Others who moved closer to execution after being turned down by the court Wednesday were:
_Barney Ronald Fuller Jr., of Houston County in East Texas, convicted of the fatal shootings of a man and woman who were his neighbors.
_Chris Wayne Shuffield, of Bowie County in far northeast Texas, condemned for a fatal shooting and robbery.
_Rodrigo Hernandez, convicted of the rape-slaying of a San Antonio woman whose murder went unsolved for eight years.
In the Rio Grande Valley case, Garza in his appeal unsuccessfully raised 33 points of error from his 2005 trial on two counts of capital murder. Defense attorneys argued Garza at most was guilty of aggravated robbery.
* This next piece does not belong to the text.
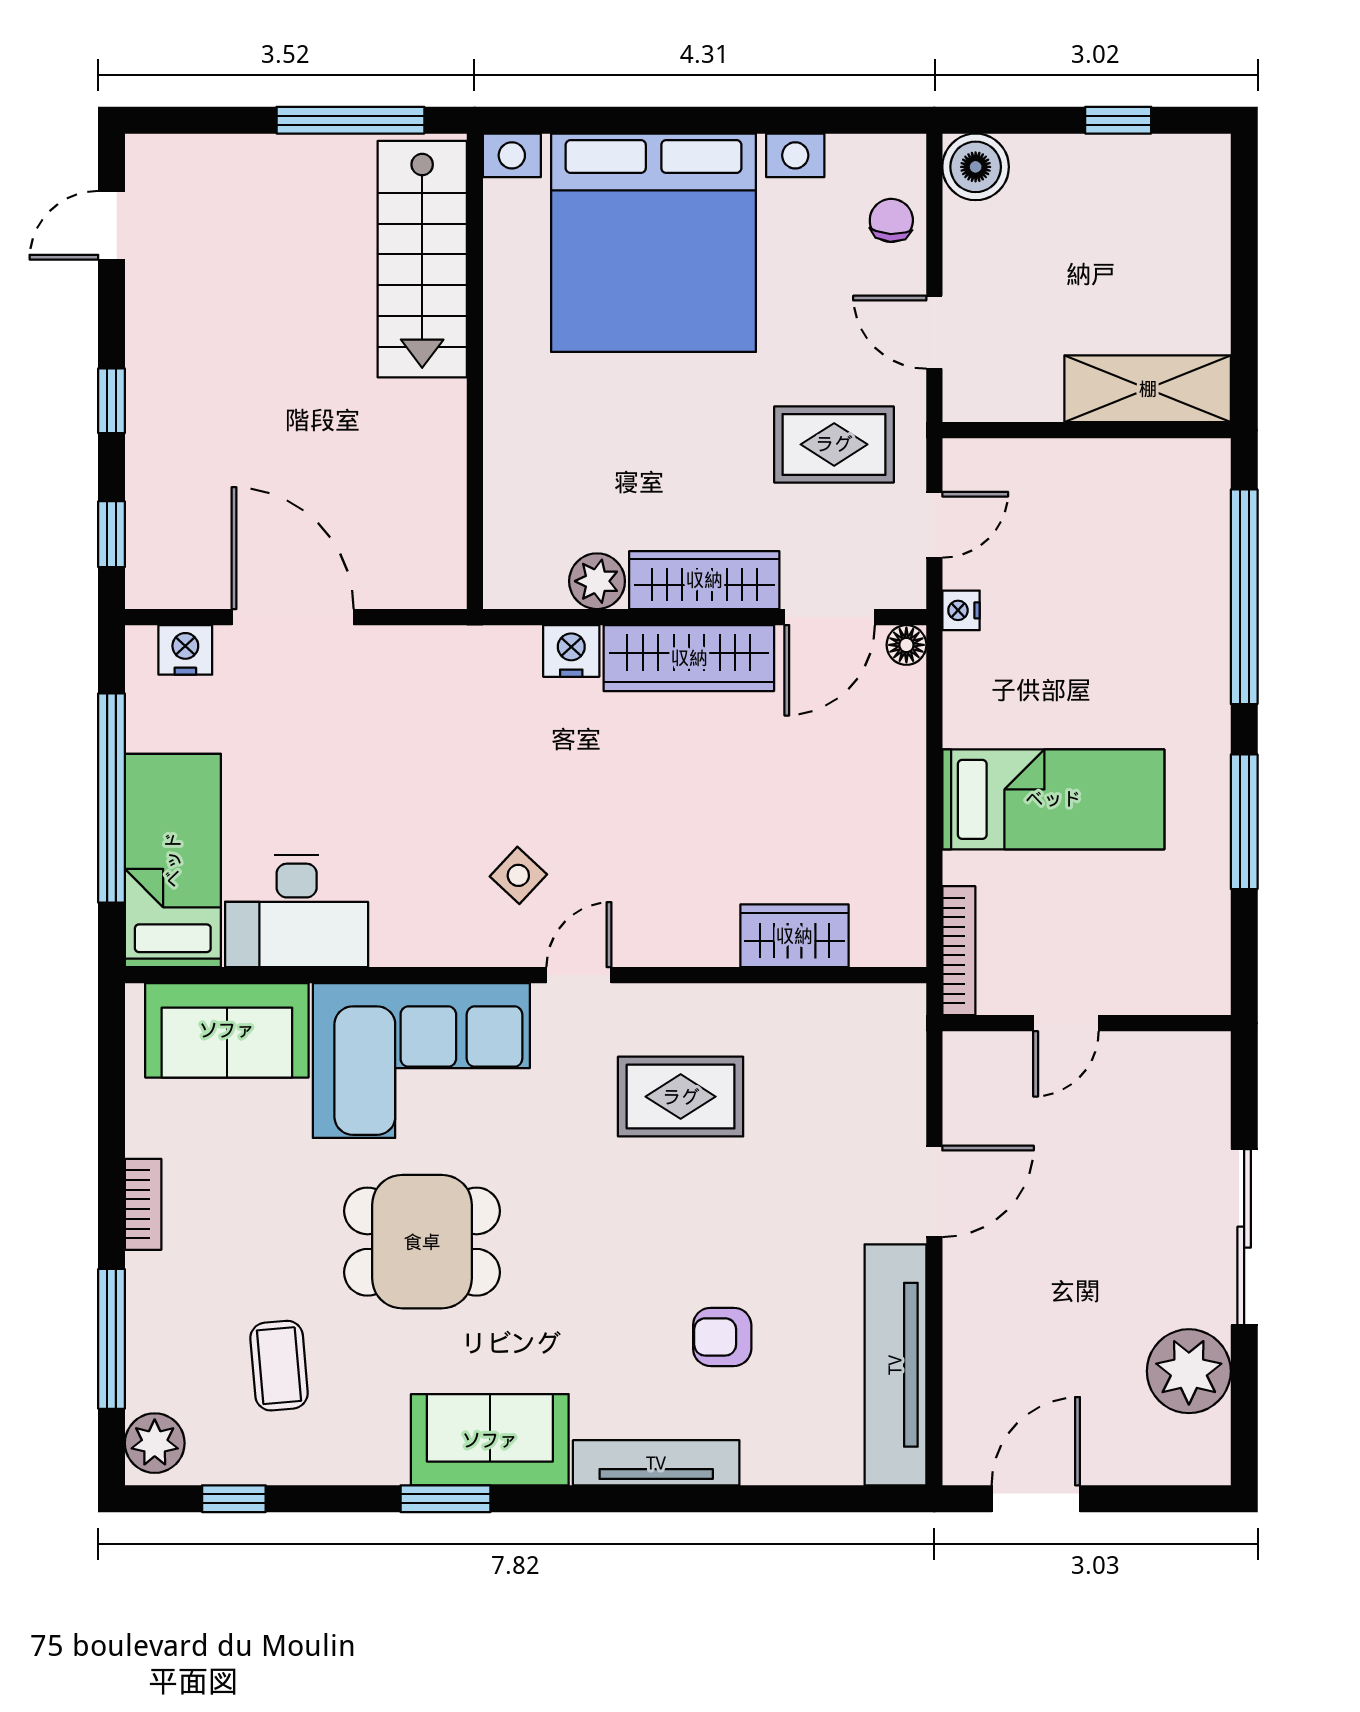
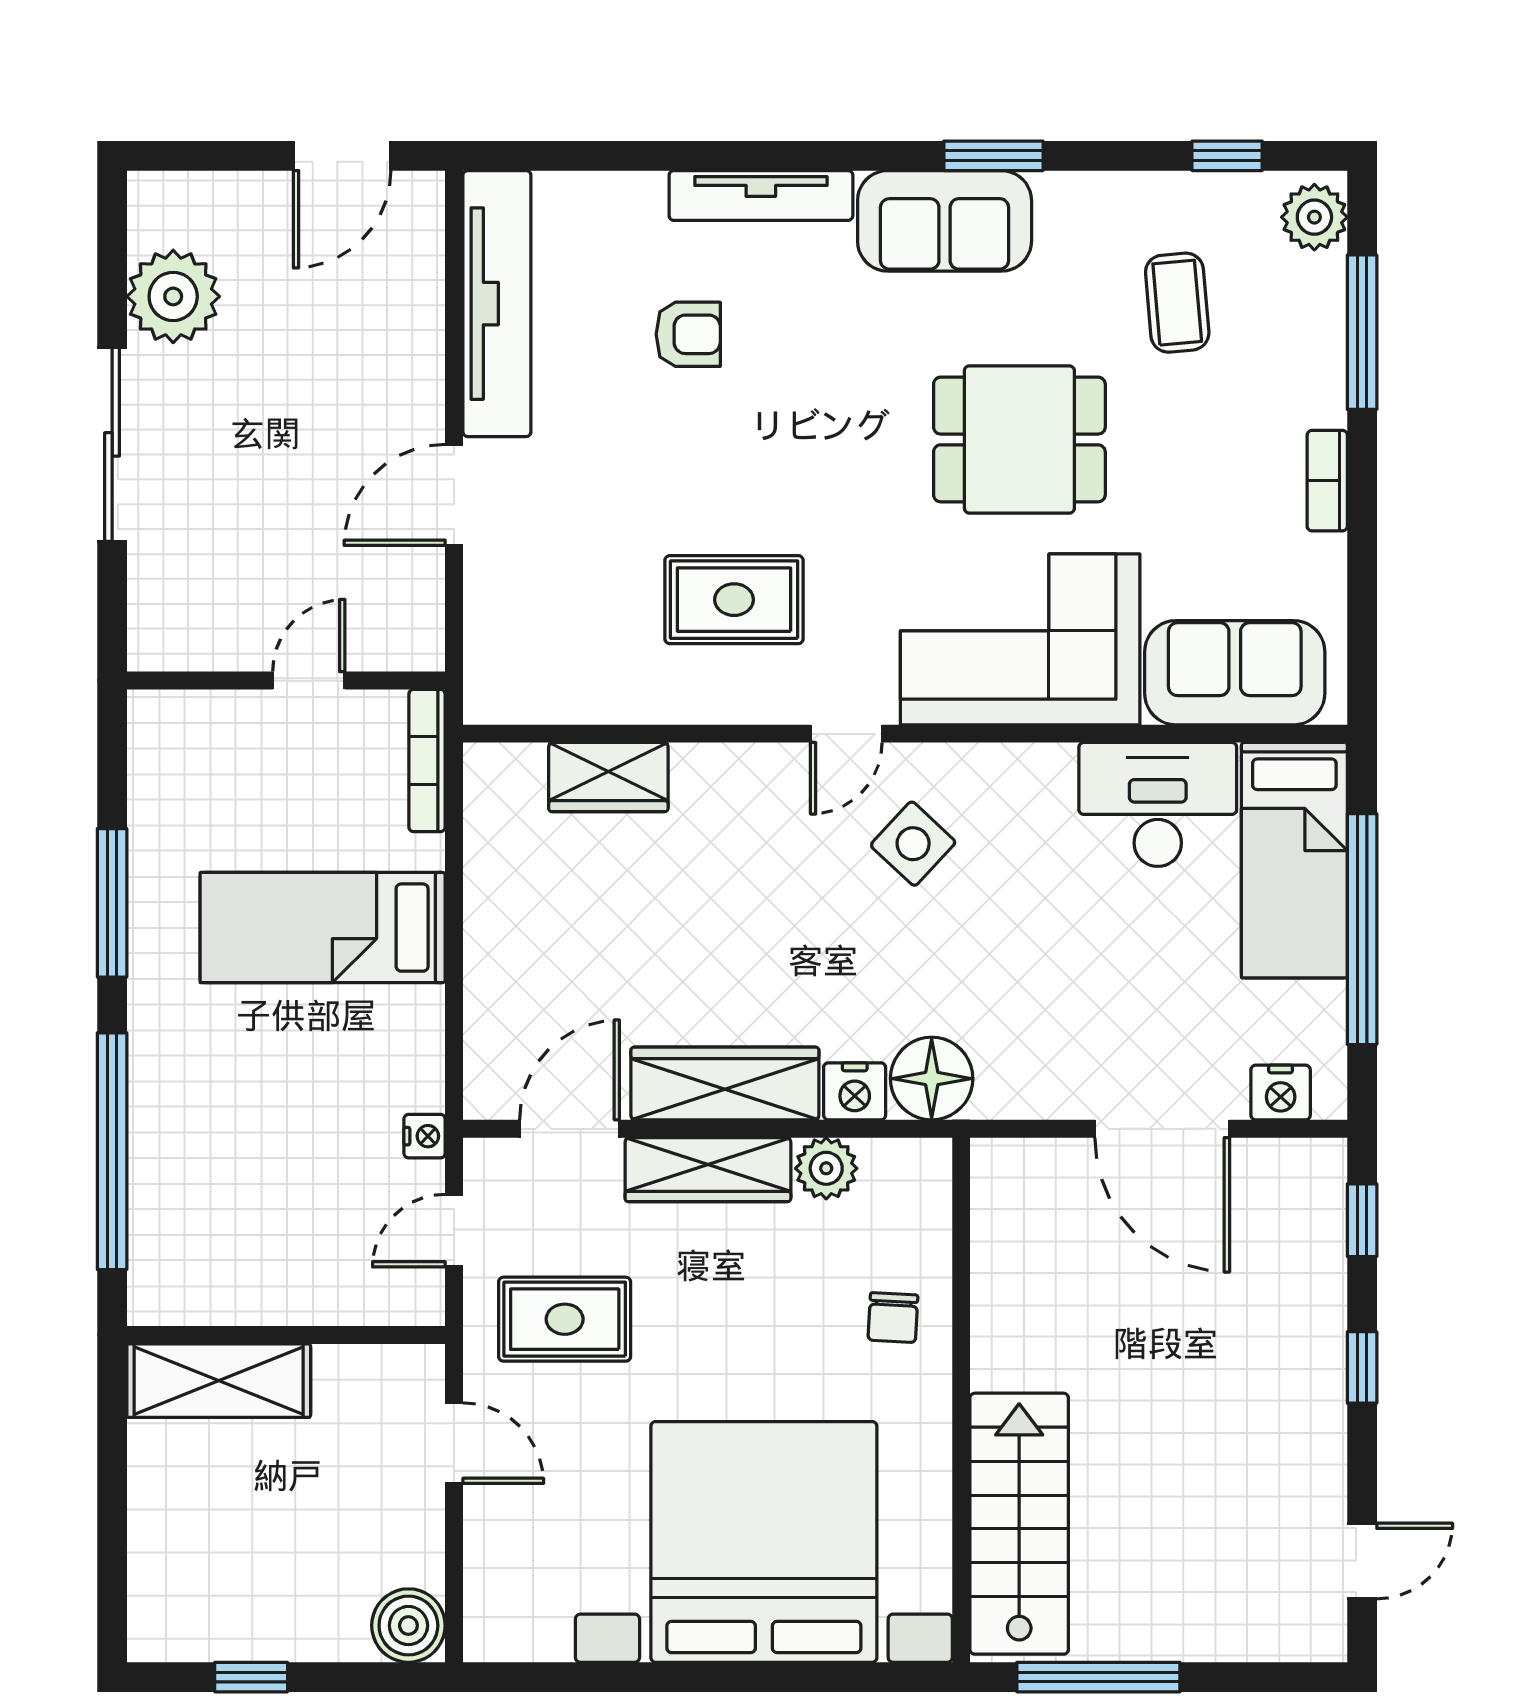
chair: (891, 220) -> (893, 1318), moved
floor lamp: (906, 645) -> (932, 1079), moved, width x1.89, depth x1.89
side table: (518, 875) -> (913, 844), width x1.37, depth x1.37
A jury found him guilty of one count of capital murder and one count of murder.
Among claims in his appeal were that he was subjected to unconstitutional double jeopardy, that jury instructions were improper, that his legal help was ineffective, that the judge was biased against him and that evidence didn't support the jury's verdict that Garza would be a future danger. The future danger question is posed to jurors deciding on a death sentence.
Evidence showed Garza's record included an attempted murder and burglary conviction that got him an 18-year prison sentence. He was paroled in April 2002 after serving 10 years. The Edinburg shootings occurred nine months later.
None of the prisoners who lost their appeals Wednesday has an execution date. They all can appeal to the federal courts.
Fuller, 49, is awaiting lethal injection for the 2003 shootings of Annette Copland, 39, and her husband, Nathan, 43, both of Lovelady. The couple's 14-year-old son also was wounded. The gunfire was the climax of escalating problems between the neighbors.
Fuller was arrested after a standoff with police. He pleaded guilty to capital murder and the jury decided he should be given the death sentence. Among his 44 points of trial error in his appeal, all rejected by the court, were claims that his trial court lacked authority to impose the death sentence because there was no jury verdict form finding him guilty.
Shuffield, 28, challenged the validity of his conviction and sentence for the 2001 shooting death of Lance Luke Walker, 36. He was shot at least three times and his truck was taken from his home. Shuffield confessed to the slaying. His defense at his trial was the charge should have been murder and not capital murder.
Hernandez, 34, was arrested in 2002, more than eight years after the body of Susan Verstegen was found stuffed into a 55-gallon drum behind a church in San Antonio.
Hernandez was about to be released from a Michigan prison when a then new law there required him to submit a DNA sample as a condition of his release. San Antonio police, using a national DNA database, matched his DNA to the Verstegen slaying. In his appeal, Hernandez challenged the validity of his conviction and sentence.